Le vene varicose, o varici, preoccupano soprattutto le donne per via degli inestetismi. In realtà si tratta di una patologia vera e propria che sarebbe bene conoscere meglio e che dovrebbe interessare maggiormente anche la popolazione maschile, che ne è sempre più colpita.
Belle gambe? Sì, quando sono sane
Il ritorno venoso degli arti inferiori è composto da due sistemi, uno profondo e uno superficiale: le vene, lavorando controcorrente, si avvalgono dell’attività di pompa dei muscoli (principalmente quelli del polpaccio) e di un sistema di valvole che facilita lo scorrimento del flusso sanguigno. È fondamentale, dunque, che le vene siano elastiche e le valvole efficienti. Le varici sono quelle vene superficiali nelle quali il sangue scorre a fatica o ristagna. A causa della maggiore pressione sanguigna, le vene assumono un aspetto tortuoso, si gonfiano e a volte dolgono. Fattori predisponenti o di rischio sono la sedentarietà; l’aumento di peso e l’obesità; la familiarità; l’età avanzata; i disturbi ormonali. Inoltre la gravidanza e l’uso precoce della pillola anticoncezionale sono le cause più frequenti nelle vene varicose femminili. Le varici sono una patologia che ha una discreta diffusione ormai anche fra la popolazione maschile che più spesso, però, sottovaluta il problema.
Alcuni accorgimenti del nostro stile di vita possono combattere l’insorgere delle vene varicose come un’alimentazione ricca di fibre (fra i fattori di rischio vi è anche la stitichezza) e flavonoidi (centella, mirtillo, frutti di bosco, tè verde) ed evitare la sedentarietà e una costante posizione ortostatica, cioè rimanere in piedi in una posizione fissa (alcune professioni sono più a rischio e uno dei primi rimedi è non usare tacchi più alti di 3 o 4 cm).
Pesantezza delle gambe, crampi e formicolii, gonfiore delle caviglie, sono questi i segnali di un possibile problema di ritorno venoso. In alcuni casi la circolazione sanguigna può essere così scarsa da arrivare alla stasi cronica e le varici possono rompersi provocando lividi sulla pelle. Nei casi più gravi la varice si apre all’esterno in forma di ulcera varicosa, delle vere e proprie lesioni della cute.

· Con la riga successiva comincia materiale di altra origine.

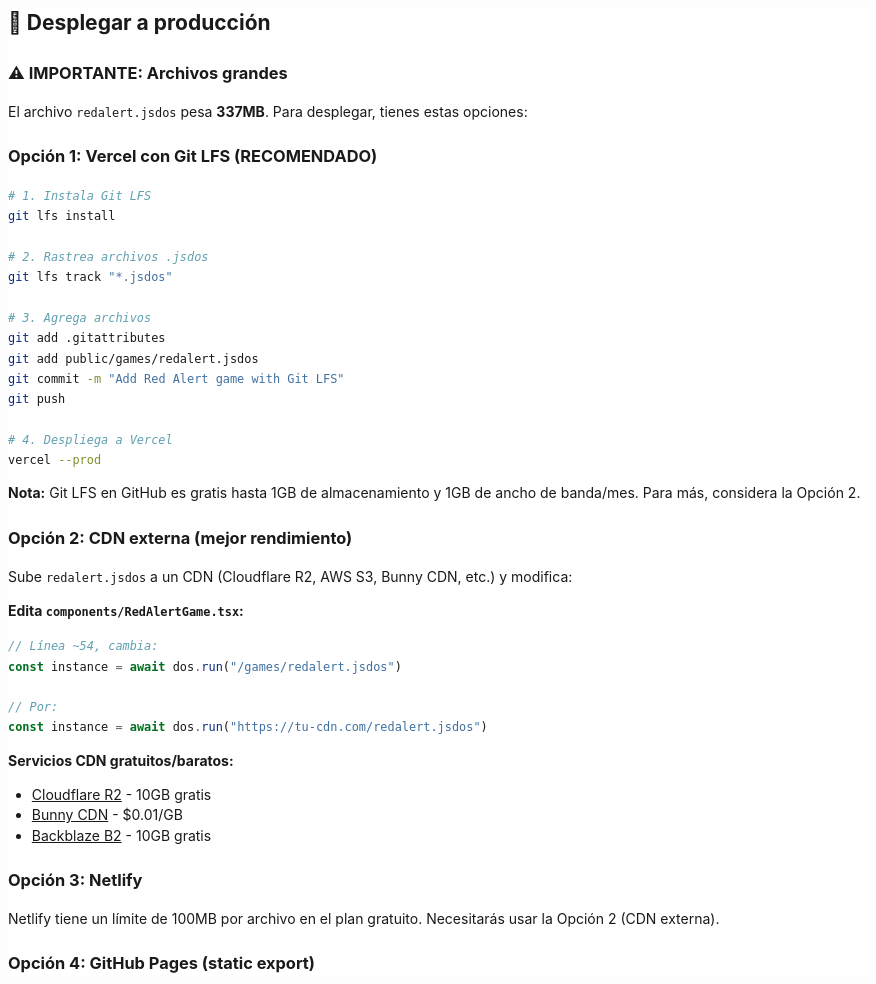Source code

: ## 🚀 Desplegar a producción

### ⚠️ IMPORTANTE: Archivos grandes

El archivo `redalert.jsdos` pesa **337MB**. Para desplegar, tienes estas opciones:

### Opción 1: Vercel con Git LFS (RECOMENDADO)

```bash
# 1. Instala Git LFS
git lfs install

# 2. Rastrea archivos .jsdos
git lfs track "*.jsdos"

# 3. Agrega archivos
git add .gitattributes
git add public/games/redalert.jsdos
git commit -m "Add Red Alert game with Git LFS"
git push

# 4. Despliega a Vercel
vercel --prod
```

**Nota:** Git LFS en GitHub es gratis hasta 1GB de almacenamiento y 1GB de ancho de banda/mes. Para más, considera la Opción 2.

### Opción 2: CDN externa (mejor rendimiento)

Sube `redalert.jsdos` a un CDN (Cloudflare R2, AWS S3, Bunny CDN, etc.) y modifica:

**Edita `components/RedAlertGame.tsx`:**

```typescript
// Línea ~54, cambia:
const instance = await dos.run("/games/redalert.jsdos")

// Por:
const instance = await dos.run("https://tu-cdn.com/redalert.jsdos")
```

**Servicios CDN gratuitos/baratos:**
- [Cloudflare R2](https://developers.cloudflare.com/r2/) - 10GB gratis
- [Bunny CDN](https://bunny.net/) - $0.01/GB
- [Backblaze B2](https://www.backblaze.com/b2/cloud-storage.html) - 10GB gratis

### Opción 3: Netlify

Netlify tiene un límite de 100MB por archivo en el plan gratuito. Necesitarás usar la Opción 2 (CDN externa).

### Opción 4: GitHub Pages (static export)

Se la questione si complica
Fra le complicanze si possono verificare casi di flebite, ossia l’infiammazione delle vene superficiali. Quando le vene profonde sono infiammate o interessate da un’interruzione del flusso venoso, si formano coaguli sanguigni, chiamati trombi, che possono occludere parzialmente o totalmente i vasi venosi e raggiungere anche il circolo polmonare causando un’embolia polmonare. In età avanzata la malattia è cronica e progressiva.
Una metodica diagnostica molto diffusa per l’insufficienza vascolare (venosa o arteriosa) è l’Ecocolordoppler. Un esame non invasivo e indolore che permette la visualizzazione ecografica dei vasi sanguigni e lo studio del flusso sanguigno grazie a agli ultrasuoni. Ciò consente di individuare la presenza di restringimenti e occlusioni arteriose, trombosi venose profonde e varici. Si tratta di un esame risolutivo sia per la diagnosi e la conseguente valutazione sulla terapia, sia sul suo monitoraggio nel tempo.
Lo specialista potrà consigliare, anche a scopo preventivo, l’uso di calze elastiche graduate per aumentare la velocità di flusso del sangue e contrastarne la stasi. Il medico può prescrivere pomate o farmaci per irrobustire il tono delle vene. Se la patologia è molto localizzata può essere efficace una scleroterapia, per dirottare il flusso sanguigno verso altre vene, cosiddette “di supplenza”. Nei casi più gravi si ricorre a un intervento chirurgico: la tecnica più utilizzata è lo stripping e consiste nell’asportazione della safena, la vena collettore degli arti inferiori. La stessa safena può diventare varicosa, ma con una safenectomia si abbassa fortemente il rischio di recidive.
Per le persone over 80, con controindicazioni alla chirurgia, è specifica una tecnica ambulatoriale derivata dalla scleroterapia e nota come “scleromousse” ecoguidata. L’agente sclerosante (visualizzato ecograficamente per controllarne la diffusione), è iniettato in forma schiumosa. Contestualmente al paziente viene chiesto di indossare una calza elastica per qualche giorno e viene invitato a riprendere immediatamente la deambulazione. A distanza di un mese il paziente è ricontrollato e, se necessario, la seduta viene ripetuta ma spesso è sufficiente un solo trattamento. Si tratta di una tecnica molto efficace per la piccola safena.